What’s driving the protest movement?

The protest manifested after three pro-democracy MPs advocated in parliament that this country should be ruled under a democratic government. These MPs asked the government that they at least elect their own prime minister [currently, the prime minister is appointed by the king]. They were suggesting a constitutional democracy, in which the king would be outside politics.

After those submissions in parliament, citizens in other constituencies started delivering petitions around the country, urging other MPs to discuss these issues. After seeing that the momentum was growing, parliament banned the delivery of petitions. So, somehow, they were banning freedom of expression, and then that manifested into chaos.

The monarchy has overcome protests movements before. Is this time different?

This time is different. What is happening right now [is that] we have about 80% of the population living below the poverty line. In the midst of that unfortunate situation, the king is living an extravagant lifestyle. People now understand that their problems are caused by the king and his government. So people are demanding that the king step aside. And this time the protesters seem to mean business.

The king has always lived an extravagant lifestyle. What’s changed?

What actually happened is with the emergence of independent media. In 2017, the government began shutting down newspapers that were critical of the king’s government. But with the emergence of independent online media, it is becoming impossible for the government to censor information online. As Swaziland News, we are able to give people as much information as possible with regard to what’s happening with those in power. So people are informed. They discuss the news. And now they are holding the powerful to account — that’s what we see is happening now. These people are now empowered in terms of information.

How are you able to do your job as a journalist with the internet shut down?

It’s extremely difficult, because we use the internet to connect with our sources, and communicate through secure platforms. Now you are forced to call the direct line, which is not safe, considering that some governments, especially the Eswatini government, trace who you are speaking to. [It is] particularly [unsafe] because we rely on sources to do our job. But we are trying, because this is not a normal situation: we need to produce information in the midst of this chaos.
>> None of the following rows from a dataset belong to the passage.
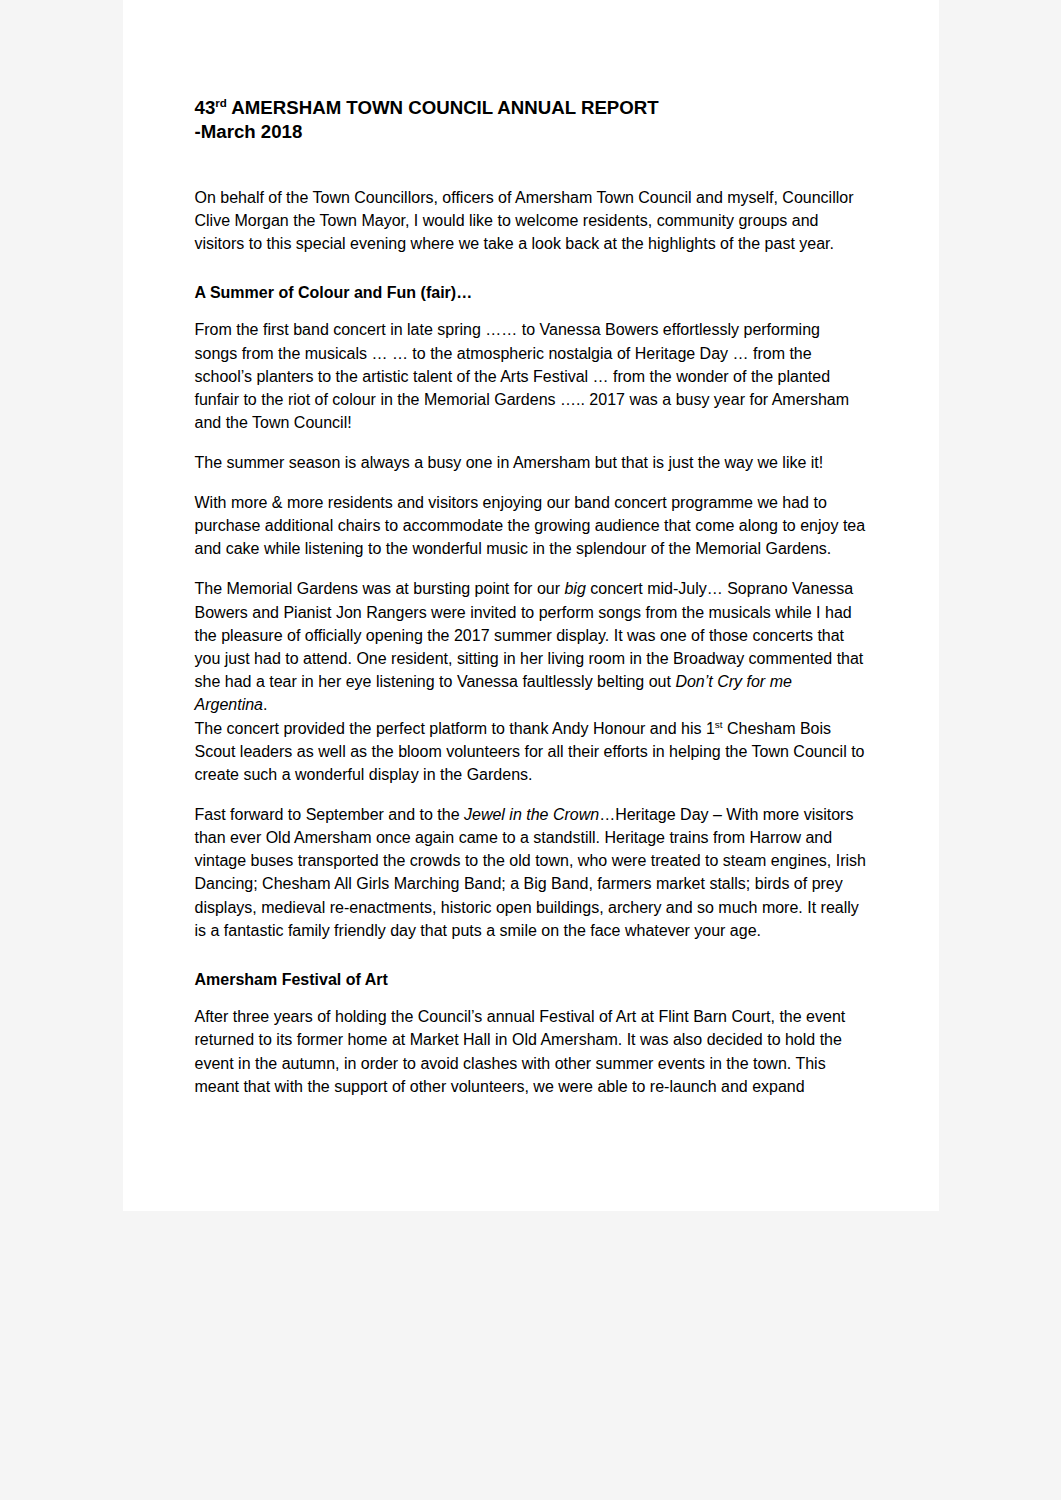43rd AMERSHAM TOWN COUNCIL ANNUAL REPORT -March 2018
On behalf of the Town Councillors, officers of Amersham Town Council and myself, Councillor Clive Morgan the Town Mayor, I would like to welcome residents, community groups and visitors to this special evening where we take a look back at the highlights of the past year.
A Summer of Colour and Fun (fair)…
From the first band concert in late spring …… to Vanessa Bowers effortlessly performing songs from the musicals … … to the atmospheric nostalgia of Heritage Day … from the school’s planters to the artistic talent of the Arts Festival … from the wonder of the planted funfair to the riot of colour in the Memorial Gardens ….. 2017 was a busy year for Amersham and the Town Council!
The summer season is always a busy one in Amersham but that is just the way we like it!
With more & more residents and visitors enjoying our band concert programme we had to purchase additional chairs to accommodate the growing audience that come along to enjoy tea and cake while listening to the wonderful music in the splendour of the Memorial Gardens.
The Memorial Gardens was at bursting point for our big concert mid-July… Soprano Vanessa Bowers and Pianist Jon Rangers were invited to perform songs from the musicals while I had the pleasure of officially opening the 2017 summer display. It was one of those concerts that you just had to attend. One resident, sitting in her living room in the Broadway commented that she had a tear in her eye listening to Vanessa faultlessly belting out Don’t Cry for me Argentina.
The concert provided the perfect platform to thank Andy Honour and his 1st Chesham Bois Scout leaders as well as the bloom volunteers for all their efforts in helping the Town Council to create such a wonderful display in the Gardens.
Fast forward to September and to the Jewel in the Crown…Heritage Day – With more visitors than ever Old Amersham once again came to a standstill. Heritage trains from Harrow and vintage buses transported the crowds to the old town, who were treated to steam engines, Irish Dancing; Chesham All Girls Marching Band; a Big Band, farmers market stalls; birds of prey displays, medieval re-enactments, historic open buildings, archery and so much more. It really is a fantastic family friendly day that puts a smile on the face whatever your age.
Amersham Festival of Art
After three years of holding the Council’s annual Festival of Art at Flint Barn Court, the event returned to its former home at Market Hall in Old Amersham. It was also decided to hold the event in the autumn, in order to avoid clashes with other summer events in the town. This meant that with the support of other volunteers, we were able to re-launch and expand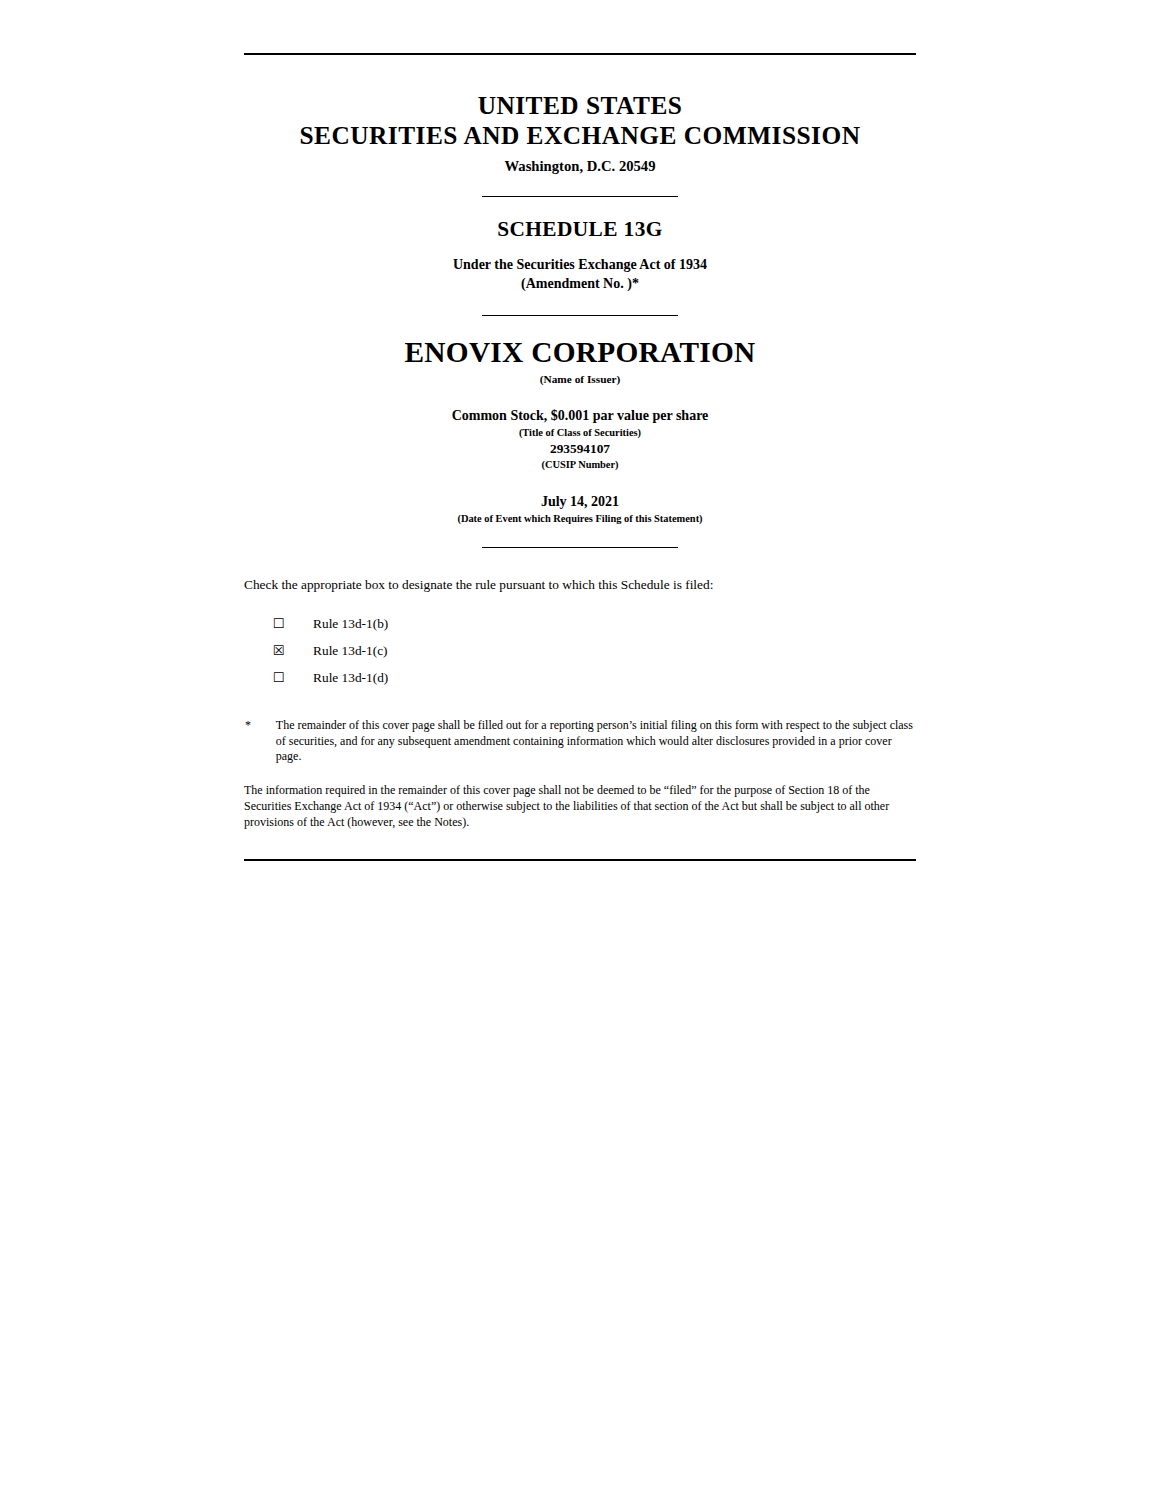UNITED STATES
SECURITIES AND EXCHANGE COMMISSION
Washington, D.C. 20549
SCHEDULE 13G
Under the Securities Exchange Act of 1934
(Amendment No. )*
ENOVIX CORPORATION
(Name of Issuer)
Common Stock, $0.001 par value per share
(Title of Class of Securities)
293594107
(CUSIP Number)
July 14, 2021
(Date of Event which Requires Filing of this Statement)
Check the appropriate box to designate the rule pursuant to which this Schedule is filed:
| ☐ | Rule 13d-1(b) |
| ☒ | Rule 13d-1(c) |
| ☐ | Rule 13d-1(d) |
| * | The remainder of this cover page shall be filled out for a reporting person’s initial filing on this form with respect to the subject class of securities, and for any subsequent amendment containing information which would alter disclosures provided in a prior cover page. |
The information required in the remainder of this cover page shall not be deemed to be “filed” for the purpose of Section 18 of the Securities Exchange Act of 1934 (“Act”) or otherwise subject to the liabilities of that section of the Act but shall be subject to all other provisions of the Act (however, see the Notes).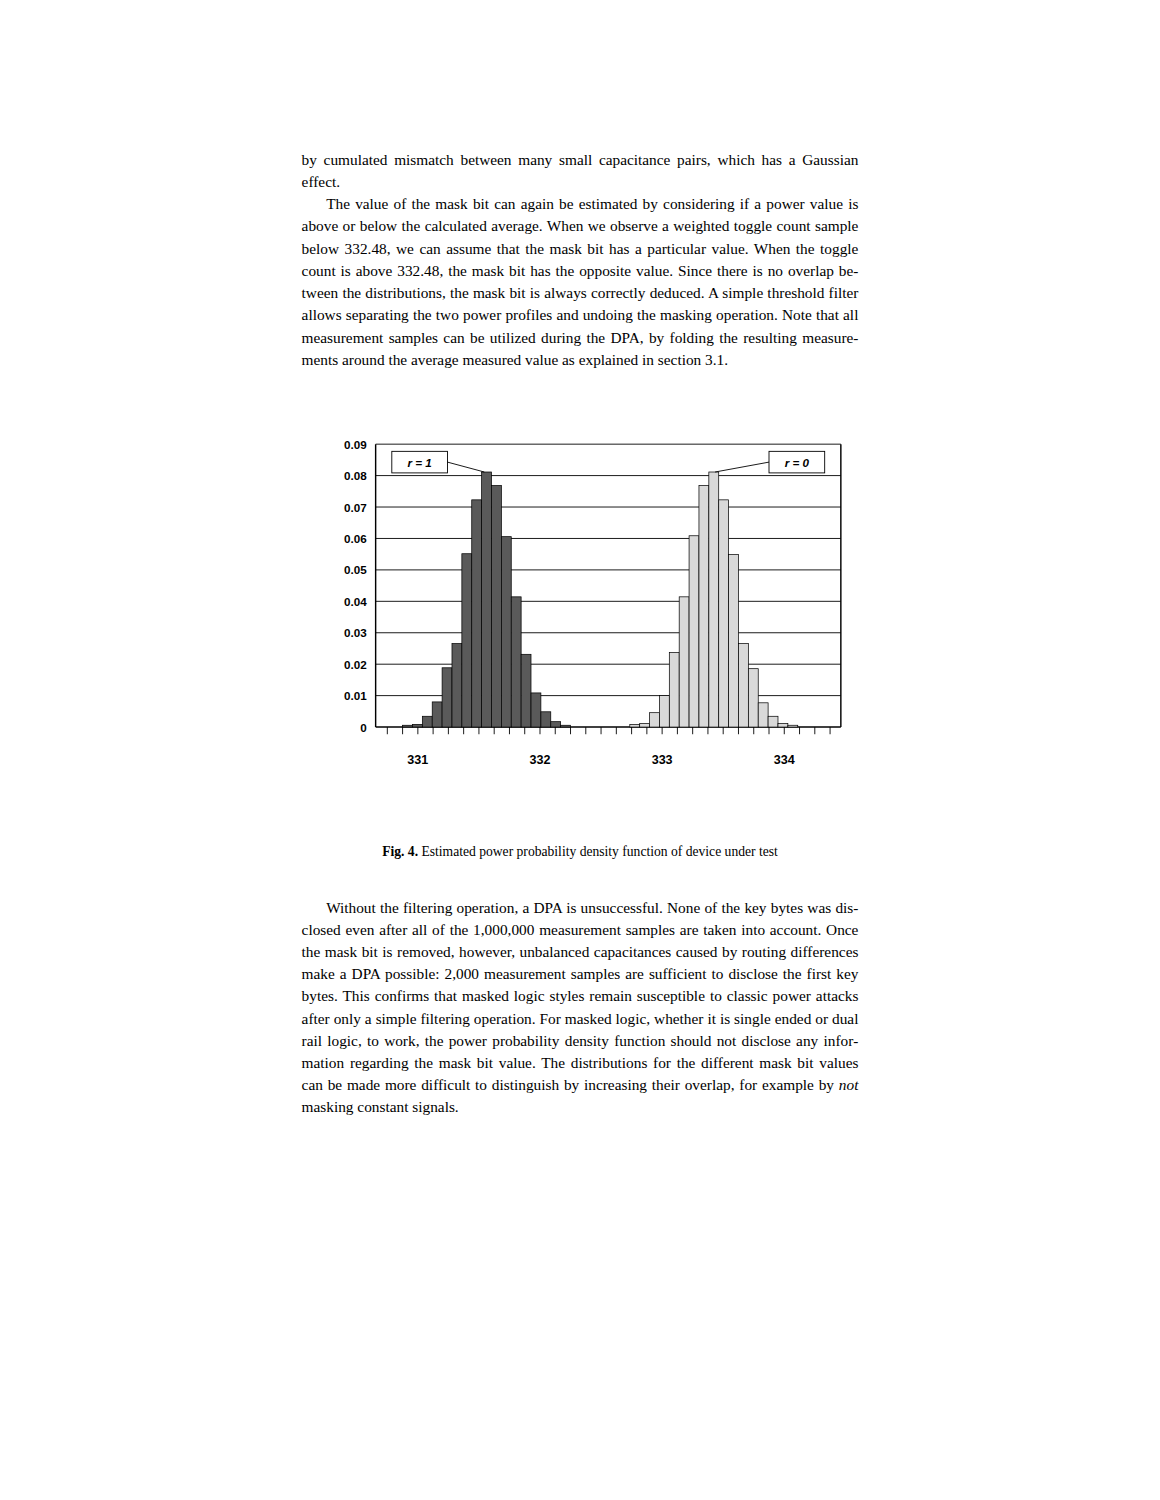by cumulated mismatch between many small capacitance pairs, which has a Gaussian effect.
The value of the mask bit can again be estimated by considering if a power value is above or below the calculated average. When we observe a weighted toggle count sample below 332.48, we can assume that the mask bit has a particular value. When the toggle count is above 332.48, the mask bit has the opposite value. Since there is no overlap between the distributions, the mask bit is always correctly deduced. A simple threshold filter allows separating the two power profiles and undoing the masking operation. Note that all measurement samples can be utilized during the DPA, by folding the resulting measurements around the average measured value as explained in section 3.1.
0.09 0.08 0.07 0.06 0.05 0.04 0.03 0.02 0.01 0 331 332 333 334 r = 1 r = 0
Fig. 4. Estimated power probability density function of device under test
Without the filtering operation, a DPA is unsuccessful. None of the key bytes was disclosed even after all of the 1,000,000 measurement samples are taken into account. Once the mask bit is removed, however, unbalanced capacitances caused by routing differences make a DPA possible: 2,000 measurement samples are sufficient to disclose the first key bytes. This confirms that masked logic styles remain susceptible to classic power attacks after only a simple filtering operation. For masked logic, whether it is single ended or dual rail logic, to work, the power probability density function should not disclose any information regarding the mask bit value. The distributions for the different mask bit values can be made more difficult to distinguish by increasing their overlap, for example by not masking constant signals.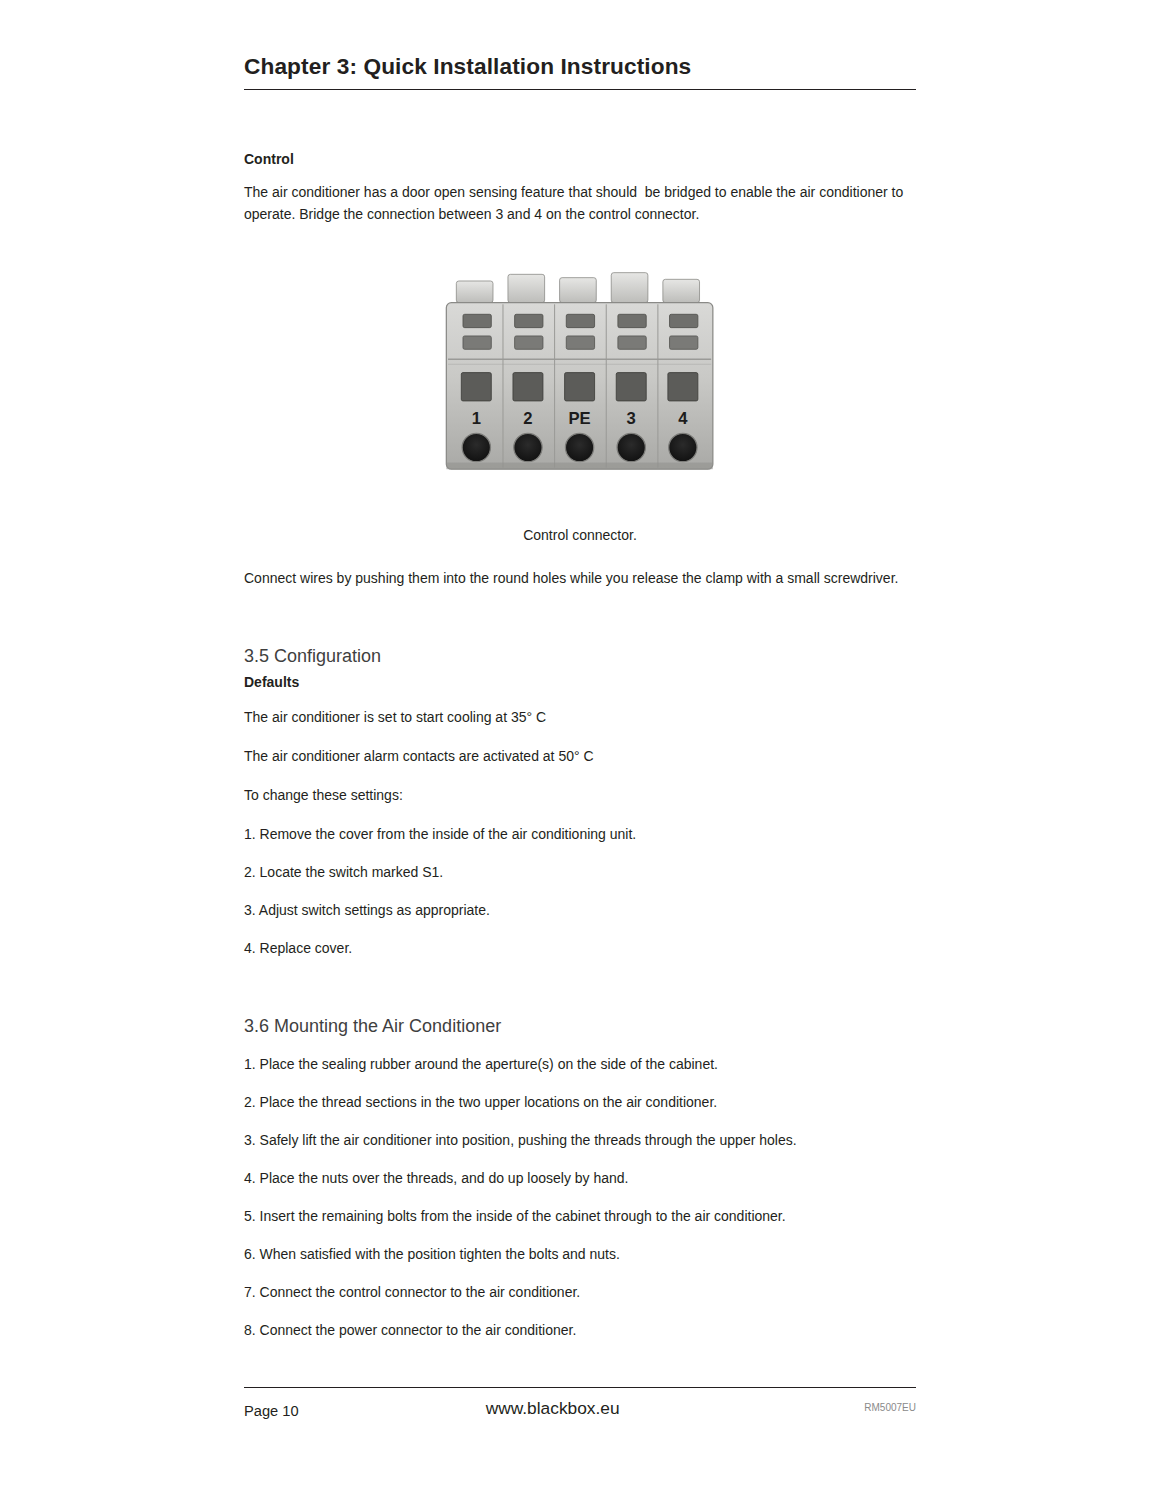Chapter 3: Quick Installation Instructions
Control
The air conditioner has a door open sensing feature that should be bridged to enable the air conditioner to operate. Bridge the connection between 3 and 4 on the control connector.
1 2 PE 3 4
Control connector.
Connect wires by pushing them into the round holes while you release the clamp with a small screwdriver.
3.5 Configuration
Defaults
The air conditioner is set to start cooling at 35° C
The air conditioner alarm contacts are activated at 50° C
To change these settings:
1. Remove the cover from the inside of the air conditioning unit.
2. Locate the switch marked S1.
3. Adjust switch settings as appropriate.
4. Replace cover.
3.6 Mounting the Air Conditioner
1. Place the sealing rubber around the aperture(s) on the side of the cabinet.
2. Place the thread sections in the two upper locations on the air conditioner.
3. Safely lift the air conditioner into position, pushing the threads through the upper holes.
4. Place the nuts over the threads, and do up loosely by hand.
5. Insert the remaining bolts from the inside of the cabinet through to the air conditioner.
6. When satisfied with the position tighten the bolts and nuts.
7. Connect the control connector to the air conditioner.
8. Connect the power connector to the air conditioner.
Page 10
www.blackbox.eu
RM5007EU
What’s going to happen next?

I think the decision by the government to shut down the internet and ban the delivery of petitions will escalate the protests. These decisions confirm to the people that it is an oppressive government.

But we appeal to the international community to assist the people of Eswatini at this time. As we speak now, we might see a situation in which people will be starving because trucks are being blocked from delivering goods to Eswatini. We are seeing a situation in which people are in urgent need of humanitarian aid.